* ABOUT THIS EXERCISE *
Express the stretch from the start of the entries through the line containing "to do and have" as a numbered list, leaving out any blank lines.

:: THE INPUT

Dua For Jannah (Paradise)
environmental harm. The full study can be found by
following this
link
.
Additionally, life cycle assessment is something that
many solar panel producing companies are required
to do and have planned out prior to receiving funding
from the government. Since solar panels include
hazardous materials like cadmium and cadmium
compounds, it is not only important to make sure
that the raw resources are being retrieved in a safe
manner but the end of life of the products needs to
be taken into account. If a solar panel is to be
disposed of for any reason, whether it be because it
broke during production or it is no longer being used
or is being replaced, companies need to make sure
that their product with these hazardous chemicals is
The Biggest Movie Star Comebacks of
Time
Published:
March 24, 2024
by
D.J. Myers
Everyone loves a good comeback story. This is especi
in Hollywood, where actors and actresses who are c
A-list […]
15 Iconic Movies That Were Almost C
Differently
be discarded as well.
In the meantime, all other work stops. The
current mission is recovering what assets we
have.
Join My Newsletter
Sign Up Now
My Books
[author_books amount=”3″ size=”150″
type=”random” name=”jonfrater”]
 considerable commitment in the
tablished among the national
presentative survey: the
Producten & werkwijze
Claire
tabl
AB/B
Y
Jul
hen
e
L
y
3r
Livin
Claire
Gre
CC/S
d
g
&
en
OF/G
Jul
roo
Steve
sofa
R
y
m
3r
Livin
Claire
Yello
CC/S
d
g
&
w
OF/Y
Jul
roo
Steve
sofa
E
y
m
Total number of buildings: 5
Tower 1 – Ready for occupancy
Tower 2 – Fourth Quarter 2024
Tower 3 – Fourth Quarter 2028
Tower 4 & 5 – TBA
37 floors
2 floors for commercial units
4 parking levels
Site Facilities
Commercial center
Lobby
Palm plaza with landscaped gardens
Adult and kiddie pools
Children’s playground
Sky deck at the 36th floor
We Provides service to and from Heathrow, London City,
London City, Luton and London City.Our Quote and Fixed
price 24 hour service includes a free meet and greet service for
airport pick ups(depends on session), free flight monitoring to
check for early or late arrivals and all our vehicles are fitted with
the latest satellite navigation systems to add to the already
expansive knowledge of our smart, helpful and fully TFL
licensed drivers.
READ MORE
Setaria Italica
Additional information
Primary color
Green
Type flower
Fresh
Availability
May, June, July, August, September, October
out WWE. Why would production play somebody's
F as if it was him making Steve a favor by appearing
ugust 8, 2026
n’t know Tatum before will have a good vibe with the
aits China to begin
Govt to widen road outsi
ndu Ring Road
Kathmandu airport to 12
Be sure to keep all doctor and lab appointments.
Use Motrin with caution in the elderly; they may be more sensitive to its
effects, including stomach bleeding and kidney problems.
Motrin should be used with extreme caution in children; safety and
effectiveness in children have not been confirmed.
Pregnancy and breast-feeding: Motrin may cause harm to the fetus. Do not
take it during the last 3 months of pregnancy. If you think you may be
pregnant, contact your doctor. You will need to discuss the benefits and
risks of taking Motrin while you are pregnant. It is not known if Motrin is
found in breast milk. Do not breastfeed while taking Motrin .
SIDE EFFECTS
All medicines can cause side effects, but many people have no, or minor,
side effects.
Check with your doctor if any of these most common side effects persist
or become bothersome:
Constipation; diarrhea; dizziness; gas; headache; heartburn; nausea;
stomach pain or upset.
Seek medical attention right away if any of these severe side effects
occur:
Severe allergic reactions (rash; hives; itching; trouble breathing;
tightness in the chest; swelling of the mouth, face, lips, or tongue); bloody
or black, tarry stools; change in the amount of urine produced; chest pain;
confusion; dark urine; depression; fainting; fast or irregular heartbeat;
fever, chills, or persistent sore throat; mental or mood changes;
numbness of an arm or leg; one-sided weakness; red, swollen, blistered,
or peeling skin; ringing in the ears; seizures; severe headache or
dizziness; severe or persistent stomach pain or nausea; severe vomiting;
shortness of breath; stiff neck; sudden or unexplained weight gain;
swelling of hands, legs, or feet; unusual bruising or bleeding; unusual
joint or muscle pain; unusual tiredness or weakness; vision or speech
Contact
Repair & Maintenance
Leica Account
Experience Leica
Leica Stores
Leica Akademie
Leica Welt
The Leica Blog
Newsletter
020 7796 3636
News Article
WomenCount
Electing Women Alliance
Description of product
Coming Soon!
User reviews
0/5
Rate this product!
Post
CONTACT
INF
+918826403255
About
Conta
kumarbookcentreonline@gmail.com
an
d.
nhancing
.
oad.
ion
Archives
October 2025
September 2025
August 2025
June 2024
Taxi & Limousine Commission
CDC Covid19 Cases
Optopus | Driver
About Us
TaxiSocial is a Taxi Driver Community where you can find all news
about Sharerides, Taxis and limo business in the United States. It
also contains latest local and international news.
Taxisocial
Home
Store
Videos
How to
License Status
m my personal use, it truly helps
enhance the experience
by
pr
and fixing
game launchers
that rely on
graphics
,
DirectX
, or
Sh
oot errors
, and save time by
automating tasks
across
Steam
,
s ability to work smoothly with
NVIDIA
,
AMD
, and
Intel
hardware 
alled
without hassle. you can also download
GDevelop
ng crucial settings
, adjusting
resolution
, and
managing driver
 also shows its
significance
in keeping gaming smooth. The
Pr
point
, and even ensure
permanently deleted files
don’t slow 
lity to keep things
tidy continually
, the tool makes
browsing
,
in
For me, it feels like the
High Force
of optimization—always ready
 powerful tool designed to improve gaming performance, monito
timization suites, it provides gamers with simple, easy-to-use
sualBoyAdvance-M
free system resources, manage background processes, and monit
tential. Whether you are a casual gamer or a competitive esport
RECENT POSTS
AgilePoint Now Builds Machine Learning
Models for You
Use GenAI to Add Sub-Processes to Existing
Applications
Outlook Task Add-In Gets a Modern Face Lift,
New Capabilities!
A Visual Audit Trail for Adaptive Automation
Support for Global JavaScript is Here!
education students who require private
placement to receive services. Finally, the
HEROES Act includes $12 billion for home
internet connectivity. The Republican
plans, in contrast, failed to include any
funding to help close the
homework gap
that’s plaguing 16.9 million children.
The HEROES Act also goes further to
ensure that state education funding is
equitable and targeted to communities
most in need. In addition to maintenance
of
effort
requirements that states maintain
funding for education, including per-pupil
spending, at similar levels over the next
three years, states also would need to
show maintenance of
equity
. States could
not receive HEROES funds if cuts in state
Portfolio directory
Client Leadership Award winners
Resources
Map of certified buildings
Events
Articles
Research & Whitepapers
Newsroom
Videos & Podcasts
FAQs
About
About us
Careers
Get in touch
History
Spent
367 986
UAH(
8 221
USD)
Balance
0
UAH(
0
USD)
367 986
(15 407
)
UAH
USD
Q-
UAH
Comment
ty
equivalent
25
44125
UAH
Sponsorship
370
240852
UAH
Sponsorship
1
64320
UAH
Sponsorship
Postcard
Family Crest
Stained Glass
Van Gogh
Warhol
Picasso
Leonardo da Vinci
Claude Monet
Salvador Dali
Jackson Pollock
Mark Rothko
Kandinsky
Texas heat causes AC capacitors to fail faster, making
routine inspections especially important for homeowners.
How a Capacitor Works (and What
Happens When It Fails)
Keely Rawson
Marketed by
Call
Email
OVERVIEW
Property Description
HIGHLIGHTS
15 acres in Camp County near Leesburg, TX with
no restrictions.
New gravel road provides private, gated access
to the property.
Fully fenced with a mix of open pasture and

::::

* RESPONSE AREA *
1. Dua For Jannah (Paradise)
2. environmental harm. The full study can be found by
3. following this
4. link
5. .
6. Additionally, life cycle assessment is something that
7. many solar panel producing companies are required
8. to do and have planned out prior to receiving funding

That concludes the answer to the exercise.